Crimea has become a hot spot in Russia’s war in Ukraine since it plays a crucial role in the plans of Ukraine’s leaders to restore their country’s territorial integrity. This discussion will provide context for a better understanding of the situation in Crimea, and insights into its military and regional security implications.
About the speakers
Ivan (John) Jaworsky is Professor Emeritus, Department of Political Science, University of Waterloo (retired in 2018). His research interests include dissent and its legacies in the Soviet Union and its successor states, regional issues and inter-ethnic relations in Ukraine, civil-military relations in Ukraine, and the politics of ethnicity in Canada. Between 2000 and 2010 he was a research associate with the “Building Democracy in Ukraine” and “Democratic Education in Ukraine” projects (Queen’s University). Beginning in 1997 and prior to 2013 Prof. Jaworsky made numerous trips to Crimea. He is the author of The Military-Strategic Significance of Recent Developments in Ukraine (1993), Ukraine: Stability and Instability (1995), and several articles. He also prepared, for publication, the memoirs of Ukraine’s first minister of defence, Kostiantyn Morozov (Above and Beyond, 2000), and of the political prisoner Danylo Shumuk (Life Sentence, 1984).

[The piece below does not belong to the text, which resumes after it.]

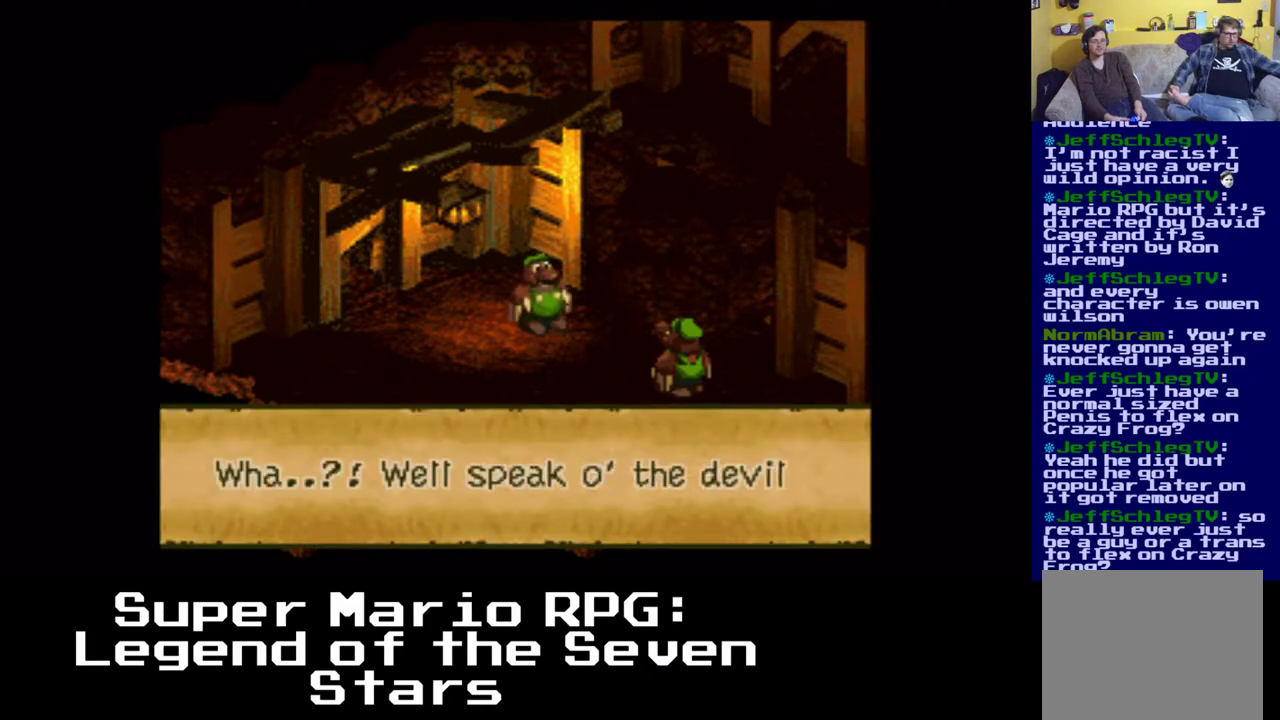
{"buttons": [], "events": []}
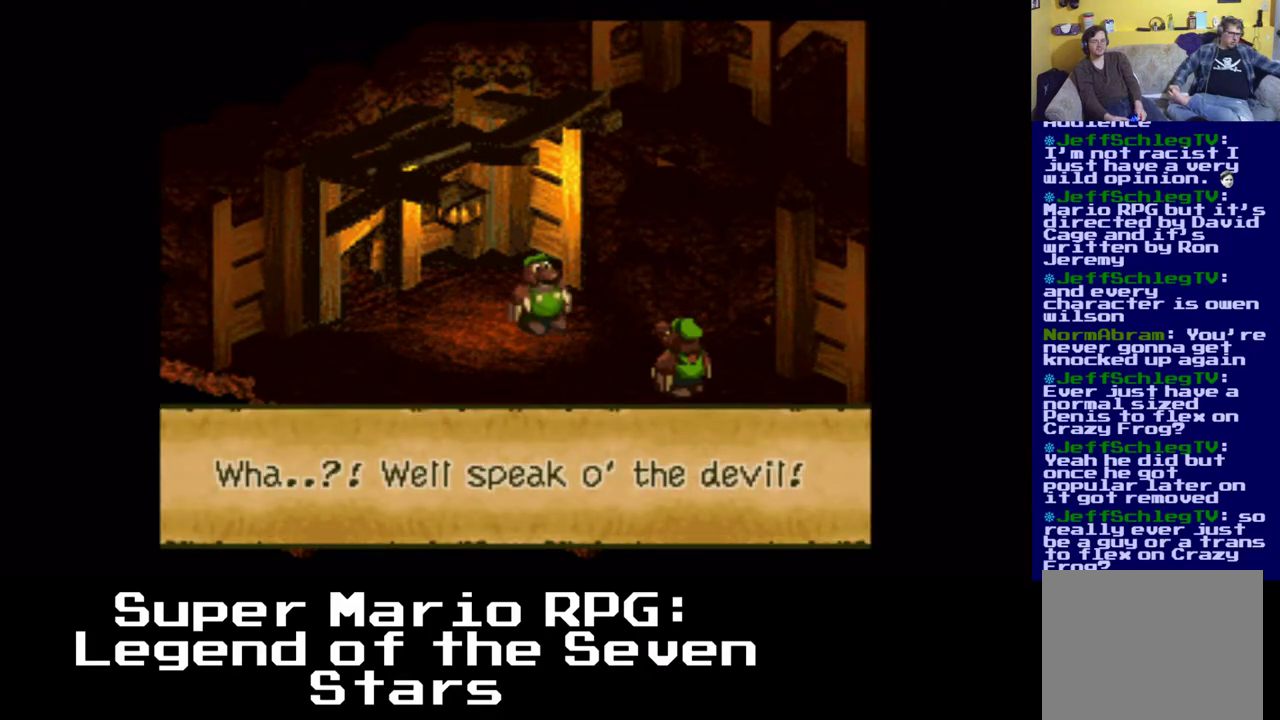
{"buttons": [], "events": []}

Alexander Lanoszka is Associate Professor in the Department of Political Science and the Balsillie School of International Affairs at the University of Waterloo. He is also Associate Fellow at the UK-based Council on Geostrategy, Senior Fellow at the Ottawa-based Macdonald-Laurier Institute, and a visiting professor at the College of Europe in Natolin, Poland. His research addresses alliance politics and military strategy, with a focus on East Central Europe. He has published in leading peer-reviewed journals such as International Security, International Affairs, and Security Studies. He has also co-written policy monographs on Baltic security and Taiwanese defence strategy. His books include Atomic Assurance: The Alliance Politics of Nuclear Proliferation (Cornell, 2018) and Military Alliances in the Twenty-First Century (Polity, 2022). He received his PhD from Princeton University.
Moderated by Ann Fitz-Gerald, Director, Balsillie School.